## Textauszug

Epimetheus weist noch eine andere Besonderheit auf: Er umkreist Saturn in
praktisch dem gleichen Orbit wie Janus; daher wurde die Existenz dieses Mondes
auch erst rund 14 Jahre nach seiner Entdeckung durch die Bilder der Raumsonde
Voyager 1 bestätigt. Im Dezember 1966 fanden nämlich die Astronomen Audouin
Dollfus und Richard L. Walker die Monde. Vermutlich fand Dollfus Janus und
Walker Epimetheus. Da man aber damals nicht wusste, dass es sich um zwei Monde
handelte, stellte es sich als schwierig - wenn nicht sogar unmöglich - heraus,
die Umlaufbahn des Mondes zu bestimmen. Erst 1978 konnten zwei Astronomen der
Universität von Arizona zeigen, dass sich die Daten gut erklären lassen, wenn
man annimmt, dass es sich um zwei Monde handelt.

## Bereitgestellte Daten
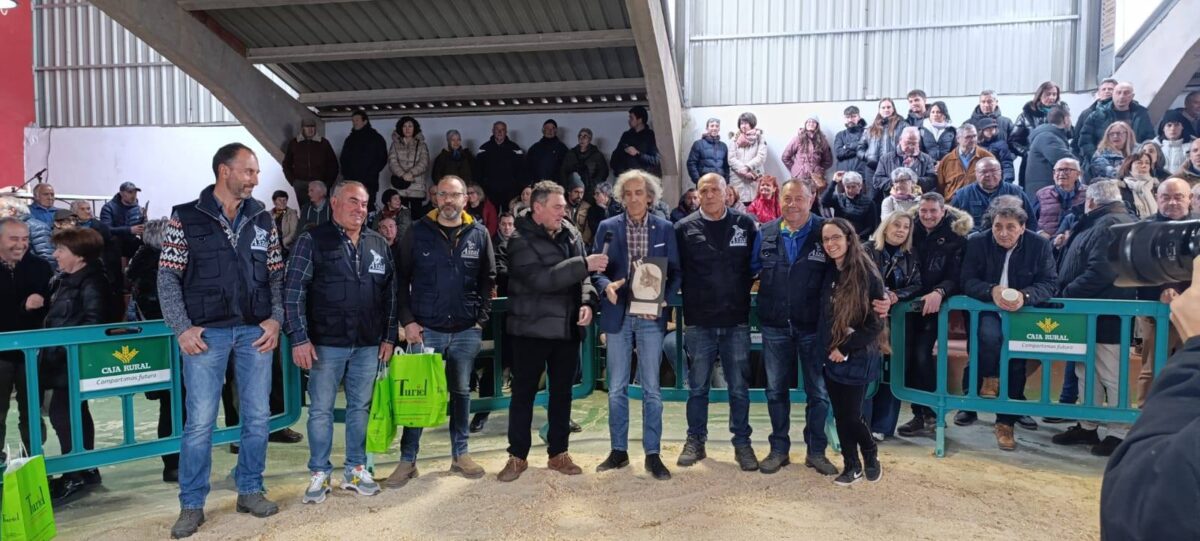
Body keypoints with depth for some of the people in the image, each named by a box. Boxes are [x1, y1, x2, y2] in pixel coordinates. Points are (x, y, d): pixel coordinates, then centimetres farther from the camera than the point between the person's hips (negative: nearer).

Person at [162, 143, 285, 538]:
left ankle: (250, 491, 23)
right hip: (206, 332, -3)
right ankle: (191, 505, 13)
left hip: (256, 331, 3)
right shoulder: (185, 219, 0)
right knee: (200, 420, -1)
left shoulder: (263, 219, 9)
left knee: (257, 416, 7)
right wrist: (183, 327, -8)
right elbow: (168, 277, 0)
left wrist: (275, 318, -1)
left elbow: (276, 275, 11)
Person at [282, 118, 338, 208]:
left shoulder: (324, 143, 4)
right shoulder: (293, 143, 8)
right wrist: (293, 181, 6)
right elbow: (286, 164, 16)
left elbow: (333, 164, 9)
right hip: (300, 184, 1)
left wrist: (328, 182, 2)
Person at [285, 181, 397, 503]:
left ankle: (356, 470, 24)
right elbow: (293, 291, -7)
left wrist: (389, 337, 8)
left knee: (360, 407, 12)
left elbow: (390, 293, 13)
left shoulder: (379, 245, 9)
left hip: (368, 345, 4)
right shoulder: (313, 241, -3)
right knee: (321, 410, 5)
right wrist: (299, 338, -13)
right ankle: (319, 474, 18)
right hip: (326, 344, -4)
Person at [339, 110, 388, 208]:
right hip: (351, 182, 4)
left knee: (368, 208, -10)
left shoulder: (376, 138, 5)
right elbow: (343, 159, 22)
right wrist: (346, 174, 4)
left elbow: (382, 159, 0)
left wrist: (371, 174, -10)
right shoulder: (350, 139, 19)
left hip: (369, 183, -4)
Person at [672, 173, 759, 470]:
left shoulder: (745, 224, 1)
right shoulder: (684, 228, -1)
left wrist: (742, 293, -1)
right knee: (697, 386, 11)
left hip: (737, 321, 0)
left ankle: (742, 442, 21)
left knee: (739, 387, 8)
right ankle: (695, 441, 24)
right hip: (698, 322, 0)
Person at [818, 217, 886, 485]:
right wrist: (828, 349, 4)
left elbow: (876, 323, -13)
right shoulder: (829, 275, 5)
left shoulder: (868, 275, -12)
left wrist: (845, 349, -14)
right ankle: (851, 466, 24)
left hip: (856, 358, -5)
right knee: (840, 415, 9)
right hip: (830, 356, 5)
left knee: (851, 415, -1)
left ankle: (870, 455, 26)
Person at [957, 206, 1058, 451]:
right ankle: (989, 381, -5)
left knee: (1017, 354, -19)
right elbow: (968, 282, -6)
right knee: (990, 334, -35)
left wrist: (1025, 296, -27)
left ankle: (1006, 422, -4)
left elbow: (1049, 283, -6)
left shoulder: (1040, 245, -3)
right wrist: (992, 291, -28)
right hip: (988, 310, -1)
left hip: (1023, 312, 1)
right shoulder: (977, 243, -3)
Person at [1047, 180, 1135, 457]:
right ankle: (1087, 426, 25)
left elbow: (1100, 272, -25)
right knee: (1087, 372, 16)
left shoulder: (1111, 225, -16)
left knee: (1111, 376, -2)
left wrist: (1068, 294, -19)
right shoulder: (1100, 224, 18)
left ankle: (1120, 433, 7)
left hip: (1105, 317, -11)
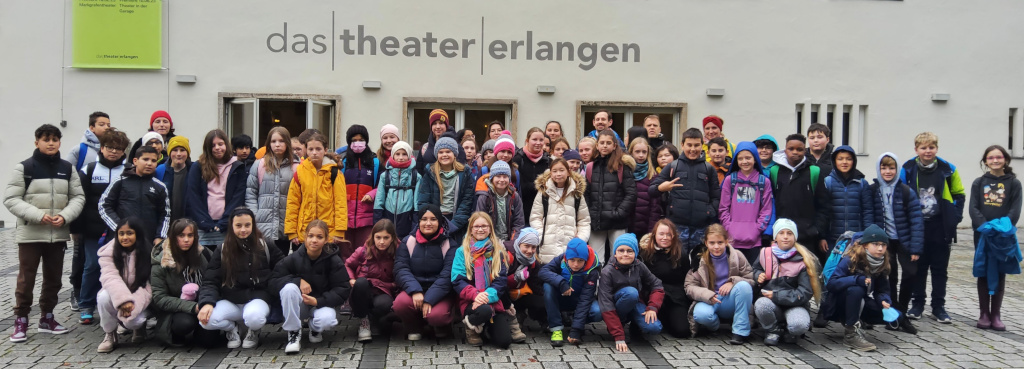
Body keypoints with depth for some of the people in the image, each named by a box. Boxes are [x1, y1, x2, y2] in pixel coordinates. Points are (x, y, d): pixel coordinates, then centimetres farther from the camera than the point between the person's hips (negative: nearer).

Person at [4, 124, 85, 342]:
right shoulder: (24, 168, -5)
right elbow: (11, 199, -8)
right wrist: (38, 215, -19)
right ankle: (21, 321, 12)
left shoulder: (68, 168, 6)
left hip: (58, 234, 4)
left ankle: (47, 318, 26)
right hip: (30, 234, -4)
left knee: (53, 279, 13)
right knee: (26, 280, 2)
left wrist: (64, 216, -13)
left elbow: (78, 197, 6)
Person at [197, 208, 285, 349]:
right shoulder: (222, 251, 5)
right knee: (206, 319, -29)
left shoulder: (265, 246, 4)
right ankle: (231, 328, 8)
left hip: (257, 297, -2)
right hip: (230, 301, 2)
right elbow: (210, 281, -1)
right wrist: (207, 303, -19)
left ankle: (254, 332, 3)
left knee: (254, 317, -38)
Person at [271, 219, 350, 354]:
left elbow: (342, 290, -13)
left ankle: (315, 328, 7)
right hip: (299, 305, 1)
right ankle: (294, 333, -13)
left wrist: (318, 301, -25)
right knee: (289, 288, -30)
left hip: (323, 304, 0)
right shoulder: (294, 259, -10)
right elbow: (273, 281, -11)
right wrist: (298, 281, -26)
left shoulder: (334, 261, -12)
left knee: (326, 319, -35)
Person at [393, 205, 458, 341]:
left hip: (440, 293, -2)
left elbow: (447, 275, -12)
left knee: (436, 315, -33)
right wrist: (415, 291, -25)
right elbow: (401, 269, -7)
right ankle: (414, 328, 3)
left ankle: (442, 326, 8)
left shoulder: (449, 245, -2)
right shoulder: (408, 242, 3)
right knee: (400, 303, -31)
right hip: (414, 288, 2)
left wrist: (429, 299, -24)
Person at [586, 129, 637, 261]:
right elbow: (586, 194, 13)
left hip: (617, 224, -3)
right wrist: (589, 215, 2)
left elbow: (631, 193, -4)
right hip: (596, 223, 3)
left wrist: (619, 213, -10)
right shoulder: (591, 167, 11)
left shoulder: (622, 166, 1)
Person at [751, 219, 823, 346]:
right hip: (770, 303, 2)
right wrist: (759, 276, -1)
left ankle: (789, 331, 4)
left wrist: (776, 295, -17)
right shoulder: (765, 253, 2)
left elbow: (805, 292, -11)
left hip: (795, 305, -2)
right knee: (761, 304, -35)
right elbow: (756, 269, 24)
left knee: (799, 325, -36)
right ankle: (773, 330, -3)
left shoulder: (803, 260, -7)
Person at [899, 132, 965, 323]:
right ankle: (917, 304, 19)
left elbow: (959, 195, 7)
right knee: (918, 267, 9)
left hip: (940, 227, 0)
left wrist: (954, 218, -3)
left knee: (940, 269, 7)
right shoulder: (907, 169, -5)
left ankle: (938, 307, 15)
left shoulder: (948, 170, -2)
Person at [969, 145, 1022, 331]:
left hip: (1003, 236, 0)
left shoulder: (1013, 183, 4)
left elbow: (1015, 209, -3)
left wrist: (1005, 225, -19)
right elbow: (973, 208, -2)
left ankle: (996, 315, 11)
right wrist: (984, 225, -18)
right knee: (983, 274, 4)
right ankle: (984, 314, 11)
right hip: (982, 234, 0)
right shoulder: (979, 183, 5)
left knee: (1000, 275, 5)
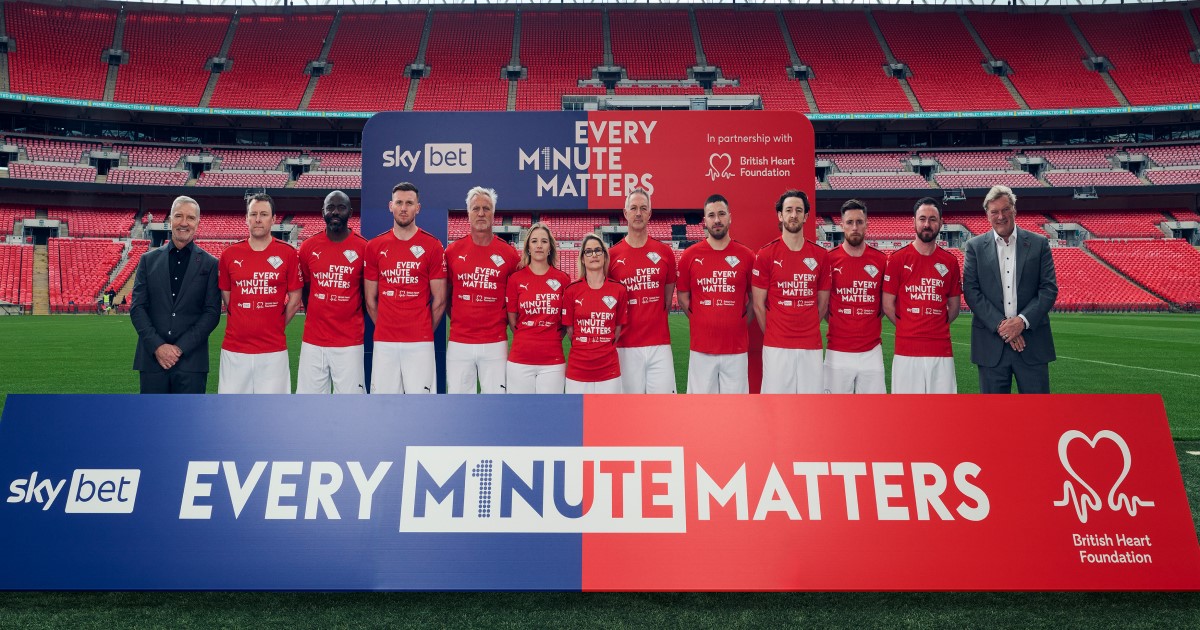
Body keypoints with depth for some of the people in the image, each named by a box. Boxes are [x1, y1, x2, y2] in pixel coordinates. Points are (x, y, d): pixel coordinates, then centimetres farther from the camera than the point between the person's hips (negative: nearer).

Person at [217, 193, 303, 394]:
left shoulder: (288, 254, -1)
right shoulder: (229, 254, 5)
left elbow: (294, 300, 4)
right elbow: (226, 296, 14)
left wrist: (275, 328, 6)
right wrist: (242, 325, 12)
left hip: (273, 349, -2)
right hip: (234, 349, 2)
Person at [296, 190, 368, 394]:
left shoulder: (363, 248, -4)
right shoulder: (309, 247, 4)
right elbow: (304, 290, 16)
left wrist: (353, 322, 9)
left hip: (349, 344, -3)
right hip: (312, 342, 3)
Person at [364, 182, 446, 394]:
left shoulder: (432, 246, 0)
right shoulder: (375, 246, 8)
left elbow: (439, 300, 4)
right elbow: (370, 300, 13)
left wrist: (424, 331, 9)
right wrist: (386, 329, 13)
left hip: (420, 343, -2)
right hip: (383, 342, 3)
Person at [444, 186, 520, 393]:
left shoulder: (508, 254, 0)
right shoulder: (453, 251, 3)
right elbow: (445, 295, 13)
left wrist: (506, 323, 4)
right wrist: (459, 320, 9)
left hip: (495, 343, -1)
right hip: (459, 343, 1)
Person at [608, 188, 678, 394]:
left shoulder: (665, 253, 5)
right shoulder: (612, 255, 1)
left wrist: (655, 323, 12)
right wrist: (615, 331, 5)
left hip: (659, 344, 1)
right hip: (625, 345, -1)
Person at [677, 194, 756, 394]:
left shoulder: (746, 256, 1)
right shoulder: (690, 255, 1)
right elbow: (683, 296, 10)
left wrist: (740, 323, 4)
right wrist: (700, 322, 6)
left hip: (737, 347, 0)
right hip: (701, 347, 0)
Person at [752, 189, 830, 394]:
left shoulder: (819, 255, 7)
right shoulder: (765, 254, -1)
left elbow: (822, 304, 14)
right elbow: (758, 305, 2)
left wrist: (806, 330, 13)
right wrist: (773, 335, 7)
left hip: (811, 347, 3)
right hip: (776, 347, -2)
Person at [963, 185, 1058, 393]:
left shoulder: (1039, 243, 6)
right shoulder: (975, 246, 5)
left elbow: (1049, 288, 1)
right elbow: (970, 291, -3)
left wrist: (1023, 320, -13)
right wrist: (1000, 325, -13)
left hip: (1032, 341, 0)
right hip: (991, 343, 0)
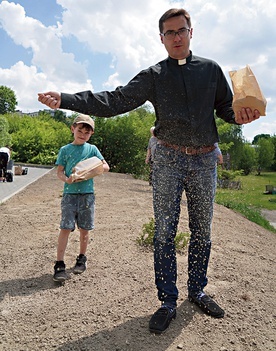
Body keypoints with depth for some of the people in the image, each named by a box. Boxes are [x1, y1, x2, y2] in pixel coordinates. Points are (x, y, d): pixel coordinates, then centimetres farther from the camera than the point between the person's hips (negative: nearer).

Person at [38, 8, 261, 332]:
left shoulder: (211, 69, 9)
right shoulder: (153, 76, 3)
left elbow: (227, 108, 12)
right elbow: (116, 101, -6)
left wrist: (240, 115, -14)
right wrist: (66, 100, -17)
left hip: (205, 159, 2)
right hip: (169, 159, -2)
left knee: (202, 230, 10)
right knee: (164, 232, -1)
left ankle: (197, 291, 29)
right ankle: (168, 301, 13)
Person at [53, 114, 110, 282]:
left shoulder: (92, 149, 7)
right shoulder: (65, 150, 5)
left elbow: (106, 167, 6)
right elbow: (59, 171, 3)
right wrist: (67, 179, -19)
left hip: (87, 194, 1)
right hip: (70, 193, -1)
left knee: (84, 228, 9)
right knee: (66, 227, -8)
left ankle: (82, 259, 28)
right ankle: (60, 264, -2)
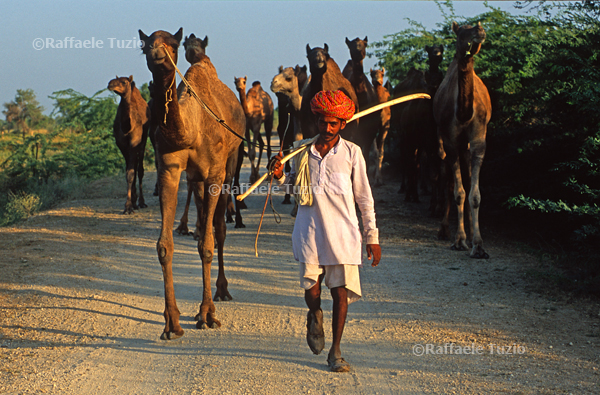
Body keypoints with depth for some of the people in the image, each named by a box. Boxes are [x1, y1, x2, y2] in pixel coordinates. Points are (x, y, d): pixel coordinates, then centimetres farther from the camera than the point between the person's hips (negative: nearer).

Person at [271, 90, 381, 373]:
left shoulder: (351, 153, 0)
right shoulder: (303, 151, 5)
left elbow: (364, 197, 4)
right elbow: (294, 185, 22)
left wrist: (372, 237, 3)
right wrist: (280, 177, -1)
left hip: (343, 232, -1)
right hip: (311, 230, 1)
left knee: (341, 291, -2)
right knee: (311, 288, -6)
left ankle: (335, 352, 13)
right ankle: (315, 317, 32)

## Aufgabe 1
Mit welchem Mond teilt Epimetheus laut dem Textauszug praktisch denselben Orbit um Saturn?
## Aufgabe 2
Schreiben Sie aus der Auflistung den Abschnitt von der Zeile mit „right hip: (991, 343, 0)“ bis einschließlich der Zeile mit „left knee: (202, 230, 10)“ unverändert ab. Lassen Sie die Bilder dabei weg.

## Ergebnis 1
Mit Janus.

## Ergebnis 2
right hip: (991, 343, 0)
Body keypoints with depth for some of the people in the image, each named by a box. Boxes are [x1, y1, x2, y2] in pixel coordinates. Points are (x, y, d): pixel coordinates, then centimetres farther from the camera than the point between the person's hips (negative: nearer).

Person at [38, 8, 261, 332]:
left shoulder: (211, 69, 9)
right shoulder: (153, 76, 3)
left elbow: (227, 108, 12)
right elbow: (116, 101, -6)
left wrist: (240, 115, -14)
right wrist: (66, 100, -17)
left hip: (205, 159, 2)
right hip: (169, 159, -2)
left knee: (202, 230, 10)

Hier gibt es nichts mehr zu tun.